米国では、米国エネルギー省(DOE)、国立研究機関との協働が深化しました。特に、DOEが10月に新たに発表した Fusion Science and Technology Roadmapでは UNITY-1およびUNITY-2と連携していくことが明記され、当社のフュージョンブランケット・熱サイクルシステム、フュージョン燃料サイクルシステムを通じた技術貢献が改めて認められました。
日本国内では、政府関係者・関係省庁との対話を重ね、国家戦略としてのフュージョンエネルギー推進を牽引しています。 フュージョンというキーワードのもと、大阪・関西万博でも複数の参加機会に恵まれ、国内におけるフュージョンの存在感の高まりを象徴する出来事となりました。
160人超えの組織へと成長:当社の強み
当社は世界で160名以上の多様で情熱ある仲間が集う組織へと成長しました。
今年初めには東京本社を大田区に移転し、オフィスとR&D機能を統合した新拠点を整備しました。
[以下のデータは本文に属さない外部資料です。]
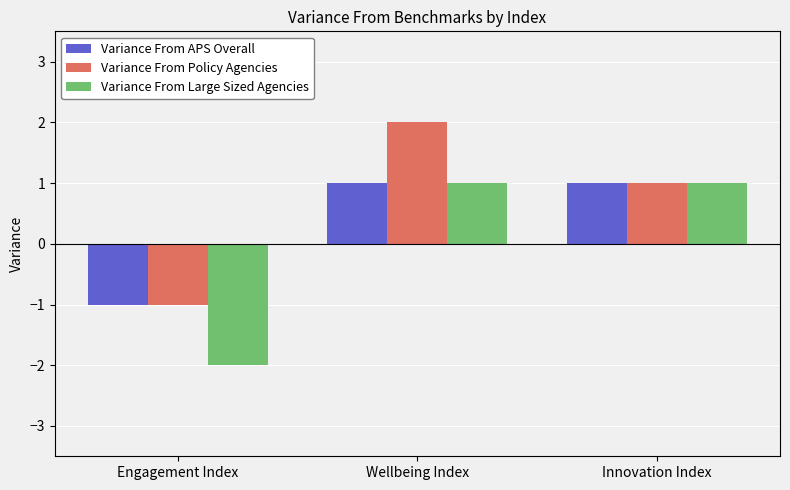

How many positive values does the Variance From Policy Agencies series have?

2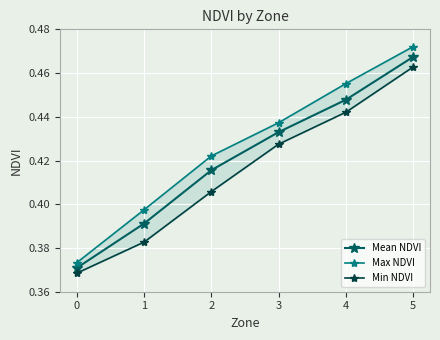

List the series in order of their overall mean, lowest first.

Min NDVI, Mean NDVI, Max NDVI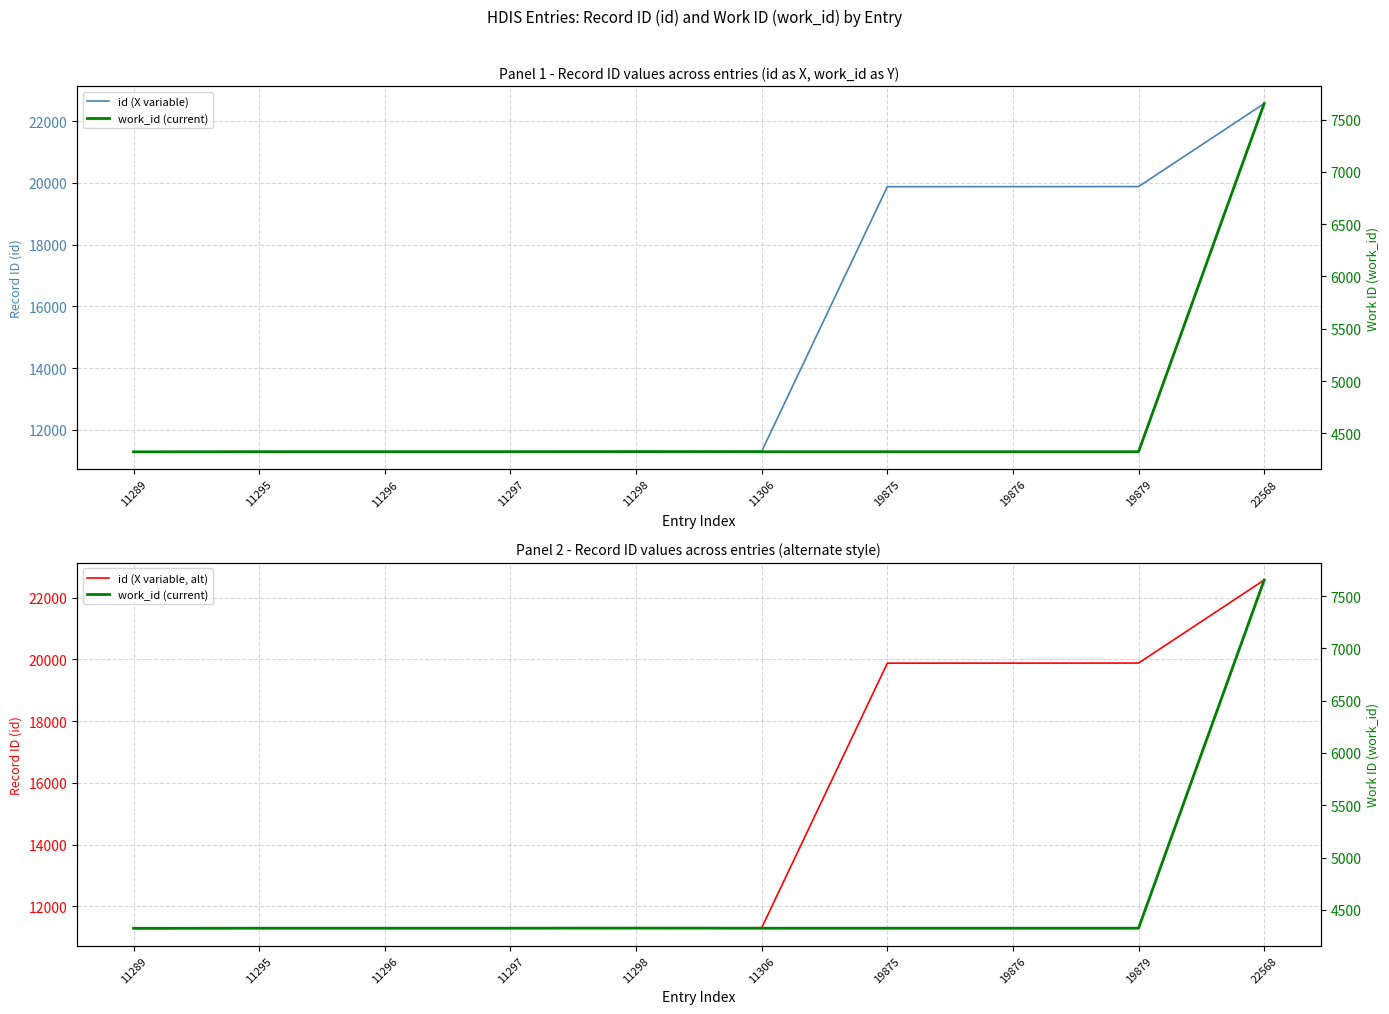

What is the value of the id (X variable, alt) point at the 10th from the left?

22568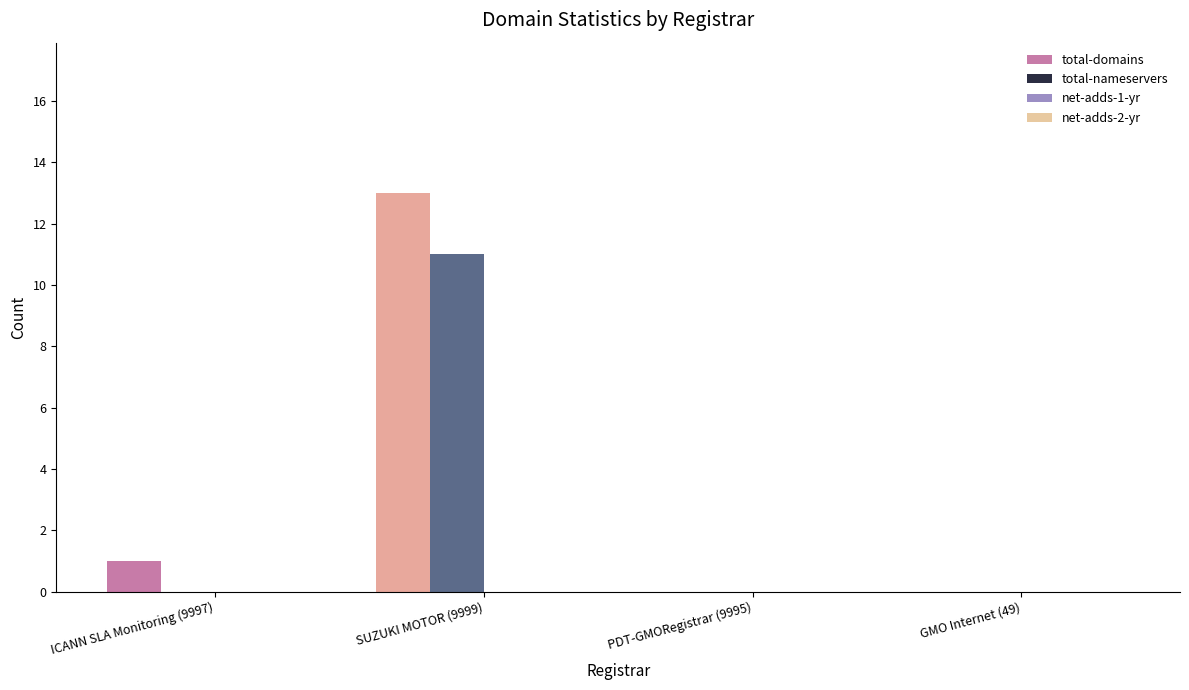

Between ICANN SLA Monitoring (9997) and SUZUKI MOTOR (9999), which series saw the biggest shift?

total-domains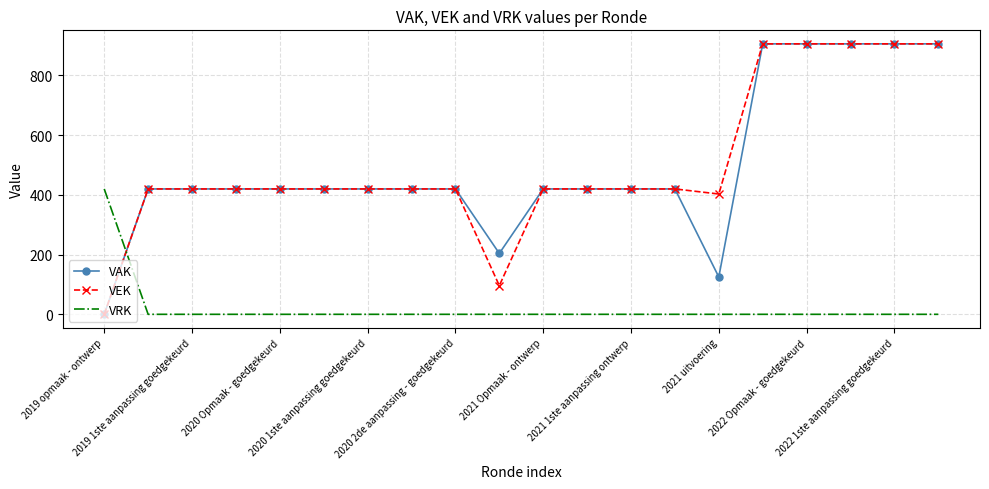

True or false: VRK and VAK cross at least once.

True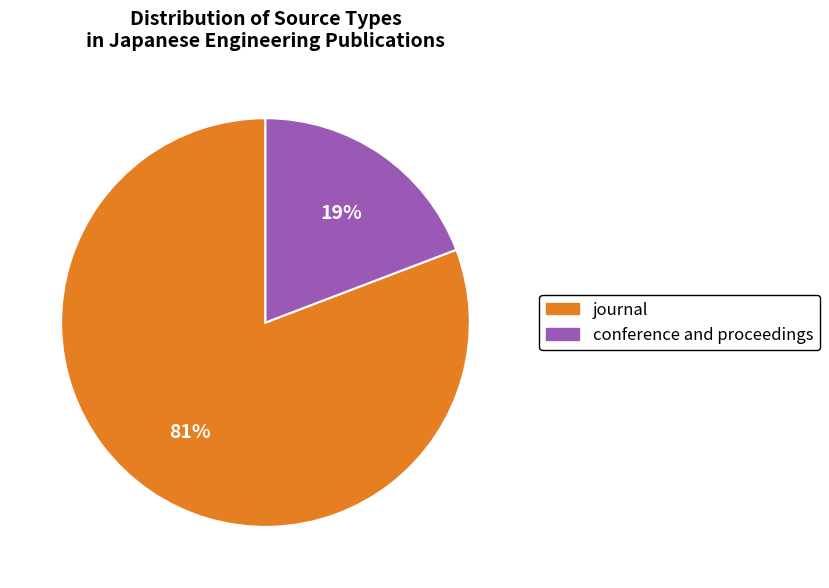

To the nearest percent, what is the combined percentage of conference and proceedings and journal?

100%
また、シリーズCエクステンションおよびデットファイナンスにより、総額93.8億円の資金調達を完了し、次の成長ステップへの基盤を整えることができました。
社内では、10月に全社のTownhall Meetingを開催。創業から6年間の歩みを振り返り、将来に向けた計画を社内で共有しました。 フュージョンはもはや研究者だけの夢ではなく、エンジニアやビジネスプロフェッショナルが協働することで現実のものとなりつつある。そのことを改めて実感する機会でした。
こうした一年の総括として、当社は 「Kyoto Fusioneering Year End Review 2025」(英文のみ) を発表しました。ジャイロトロン、UNITY-1/2、FAST の技術・事業の進捗を包括的にまとめた内容となっています。ぜひご覧ください。
フュージョンが将来のエネルギー源としてのみならず、経済安全保障と産業競争力の要と位置付けられるなか、2026年以降も、京都フュージョニアリングはグローバルパートナーとの協働をさらに深め、「研究から実現へ」の移行を加速し、フュージョン産業ならびに持続可能な社会の構築に貢献してまいります。
私たちを信じ、支えてくださるすべての皆様に、心より感謝申し上げます。
これからも、新たなエネルギー時代の礎を、共に築いていきましょう。